▶ _PROVIDED PASSAGE_:
Segment Open
The Bezirk Salzburg-Umgebung (German, "surrounding area of Salzburg") is an administrative district (Bezirk) in the federal state of Salzburg, Austria, and congruent with the Flachgau region (/de/), except for the Statutarstadt of Salzburg, which forms a district of its own.

Area of the district is 1,004.47 km^{2}, with a population of 157,440 (January 1, 2023), and population density 157 persons per km^{2}. Administrative center of the district is Seekirchen am Wallersee.

== Administrative divisions ==
The district is divided into 37 municipalities, three of them are towns, and six of them are market towns.
 (population numbers Jan. 1, 2023)

=== Towns ===
1. Neumarkt am Wallersee (6,626)
2. Oberndorf bei Salzburg (6,058)
3. Seekirchen am Wallersee (11,233)

=== Market towns ===
1. Eugendorf (7,199)
2. Grödig (7,408)
3. Mattsee (3,499)
4. Obertrum (4,958)
5. Straßwalchen (8,011)
6. Thalgau (6,030)

=== Municipalities ===
1. Anif (4,286)
2. Anthering (3,748)
3. Bergheim (5,855)
4. Berndorf bei Salzburg (1,744)
5. Bürmoos (5,027)
6. Dorfbeuern (1,621)
7. Ebenau (1,434)
8. Elixhausen (3,128)
9. Elsbethen (5,507)
10. Faistenau (3,100)
11. Fuschl am See (1,659)
12. Göming (761)
13. Großgmain (2,614)
Segment Closed
▶ _ASSIGNED TASK_: According to the passage on the Salzburg-Umgebung district, which town serves as the district's administrative center?

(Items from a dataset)
Segment Open
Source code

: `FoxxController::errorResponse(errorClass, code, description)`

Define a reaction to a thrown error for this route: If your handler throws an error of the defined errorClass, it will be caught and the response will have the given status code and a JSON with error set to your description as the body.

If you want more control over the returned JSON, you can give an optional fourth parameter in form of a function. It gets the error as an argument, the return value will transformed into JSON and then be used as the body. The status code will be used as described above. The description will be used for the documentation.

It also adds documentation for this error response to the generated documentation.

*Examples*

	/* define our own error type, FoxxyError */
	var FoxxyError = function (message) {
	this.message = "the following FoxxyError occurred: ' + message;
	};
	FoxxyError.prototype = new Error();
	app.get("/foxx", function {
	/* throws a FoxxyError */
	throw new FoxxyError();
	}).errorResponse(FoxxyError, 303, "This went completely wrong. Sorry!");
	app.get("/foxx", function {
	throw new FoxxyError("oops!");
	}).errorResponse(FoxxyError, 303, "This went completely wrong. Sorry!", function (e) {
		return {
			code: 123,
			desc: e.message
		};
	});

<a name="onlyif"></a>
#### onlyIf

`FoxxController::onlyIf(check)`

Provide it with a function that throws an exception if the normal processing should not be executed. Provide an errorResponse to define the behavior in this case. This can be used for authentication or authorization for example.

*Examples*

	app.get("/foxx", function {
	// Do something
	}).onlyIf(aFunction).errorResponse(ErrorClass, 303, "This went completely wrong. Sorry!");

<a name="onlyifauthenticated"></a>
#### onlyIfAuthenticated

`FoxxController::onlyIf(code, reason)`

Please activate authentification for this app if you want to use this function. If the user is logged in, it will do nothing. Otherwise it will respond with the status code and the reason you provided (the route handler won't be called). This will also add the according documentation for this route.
Segment Closed
▶ _PROBLEM SOLUTION_: Seekirchen am Wallersee